• [Input data]
>> START

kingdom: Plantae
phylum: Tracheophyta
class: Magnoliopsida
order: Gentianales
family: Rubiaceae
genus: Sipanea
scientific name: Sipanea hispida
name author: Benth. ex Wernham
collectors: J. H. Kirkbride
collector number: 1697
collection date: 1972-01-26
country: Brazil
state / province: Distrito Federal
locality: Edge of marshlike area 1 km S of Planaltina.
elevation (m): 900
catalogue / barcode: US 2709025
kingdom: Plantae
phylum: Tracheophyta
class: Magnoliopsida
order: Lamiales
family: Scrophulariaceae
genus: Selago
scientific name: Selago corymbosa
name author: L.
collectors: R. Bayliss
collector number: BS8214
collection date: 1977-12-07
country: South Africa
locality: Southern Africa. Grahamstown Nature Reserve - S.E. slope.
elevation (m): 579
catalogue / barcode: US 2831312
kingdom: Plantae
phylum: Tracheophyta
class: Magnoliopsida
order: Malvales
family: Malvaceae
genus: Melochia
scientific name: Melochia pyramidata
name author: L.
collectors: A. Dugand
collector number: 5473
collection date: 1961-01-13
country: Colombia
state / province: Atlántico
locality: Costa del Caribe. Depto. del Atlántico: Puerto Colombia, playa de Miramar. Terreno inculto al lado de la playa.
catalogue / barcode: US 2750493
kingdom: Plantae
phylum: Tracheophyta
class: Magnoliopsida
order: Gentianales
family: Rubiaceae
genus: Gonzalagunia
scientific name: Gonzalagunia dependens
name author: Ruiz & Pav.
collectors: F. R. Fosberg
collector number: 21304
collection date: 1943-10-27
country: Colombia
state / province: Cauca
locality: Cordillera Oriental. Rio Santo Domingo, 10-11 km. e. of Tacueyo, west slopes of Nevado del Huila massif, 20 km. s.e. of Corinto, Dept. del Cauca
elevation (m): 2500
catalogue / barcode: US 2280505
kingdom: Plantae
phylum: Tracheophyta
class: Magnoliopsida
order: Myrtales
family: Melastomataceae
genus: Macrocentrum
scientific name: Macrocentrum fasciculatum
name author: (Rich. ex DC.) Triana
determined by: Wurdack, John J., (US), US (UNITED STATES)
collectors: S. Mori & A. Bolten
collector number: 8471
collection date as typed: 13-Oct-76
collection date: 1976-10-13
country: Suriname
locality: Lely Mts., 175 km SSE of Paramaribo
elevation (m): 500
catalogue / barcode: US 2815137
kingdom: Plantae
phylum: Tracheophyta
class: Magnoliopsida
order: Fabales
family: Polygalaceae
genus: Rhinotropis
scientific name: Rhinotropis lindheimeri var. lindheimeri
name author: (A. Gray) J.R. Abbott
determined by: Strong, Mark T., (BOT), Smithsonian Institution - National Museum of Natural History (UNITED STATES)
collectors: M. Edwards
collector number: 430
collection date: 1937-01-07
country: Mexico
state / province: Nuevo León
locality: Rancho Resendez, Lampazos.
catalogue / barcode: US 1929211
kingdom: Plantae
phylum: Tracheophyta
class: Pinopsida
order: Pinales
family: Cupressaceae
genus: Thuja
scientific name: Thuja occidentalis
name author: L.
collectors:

>> END

• [Objective]
Reproduce every line of the entries above verbatim, from the first entry through the last.

• [Reply]
kingdom: Plantae
phylum: Tracheophyta
class: Magnoliopsida
order: Gentianales
family: Rubiaceae
genus: Sipanea
scientific name: Sipanea hispida
name author: Benth. ex Wernham
collectors: J. H. Kirkbride
collector number: 1697
collection date: 1972-01-26
country: Brazil
state / province: Distrito Federal
locality: Edge of marshlike area 1 km S of Planaltina.
elevation (m): 900
catalogue / barcode: US 2709025
kingdom: Plantae
phylum: Tracheophyta
class: Magnoliopsida
order: Lamiales
family: Scrophulariaceae
genus: Selago
scientific name: Selago corymbosa
name author: L.
collectors: R. Bayliss
collector number: BS8214
collection date: 1977-12-07
country: South Africa
locality: Southern Africa. Grahamstown Nature Reserve - S.E. slope.
elevation (m): 579
catalogue / barcode: US 2831312
kingdom: Plantae
phylum: Tracheophyta
class: Magnoliopsida
order: Malvales
family: Malvaceae
genus: Melochia
scientific name: Melochia pyramidata
name author: L.
collectors: A. Dugand
collector number: 5473
collection date: 1961-01-13
country: Colombia
state / province: Atlántico
locality: Costa del Caribe. Depto. del Atlántico: Puerto Colombia, playa de Miramar. Terreno inculto al lado de la playa.
catalogue / barcode: US 2750493
kingdom: Plantae
phylum: Tracheophyta
class: Magnoliopsida
order: Gentianales
family: Rubiaceae
genus: Gonzalagunia
scientific name: Gonzalagunia dependens
name author: Ruiz & Pav.
collectors: F. R. Fosberg
collector number: 21304
collection date: 1943-10-27
country: Colombia
state / province: Cauca
locality: Cordillera Oriental. Rio Santo Domingo, 10-11 km. e. of Tacueyo, west slopes of Nevado del Huila massif, 20 km. s.e. of Corinto, Dept. del Cauca
elevation (m): 2500
catalogue / barcode: US 2280505
kingdom: Plantae
phylum: Tracheophyta
class: Magnoliopsida
order: Myrtales
family: Melastomataceae
genus: Macrocentrum
scientific name: Macrocentrum fasciculatum
name author: (Rich. ex DC.) Triana
determined by: Wurdack, John J., (US), US (UNITED STATES)
collectors: S. Mori & A. Bolten
collector number: 8471
collection date as typed: 13-Oct-76
collection date: 1976-10-13
country: Suriname
locality: Lely Mts., 175 km SSE of Paramaribo
elevation (m): 500
catalogue / barcode: US 2815137
kingdom: Plantae
phylum: Tracheophyta
class: Magnoliopsida
order: Fabales
family: Polygalaceae
genus: Rhinotropis
scientific name: Rhinotropis lindheimeri var. lindheimeri
name author: (A. Gray) J.R. Abbott
determined by: Strong, Mark T., (BOT), Smithsonian Institution - National Museum of Natural History (UNITED STATES)
collectors: M. Edwards
collector number: 430
collection date: 1937-01-07
country: Mexico
state / province: Nuevo León
locality: Rancho Resendez, Lampazos.
catalogue / barcode: US 1929211
kingdom: Plantae
phylum: Tracheophyta
class: Pinopsida
order: Pinales
family: Cupressaceae
genus: Thuja
scientific name: Thuja occidentalis
name author: L.
collectors:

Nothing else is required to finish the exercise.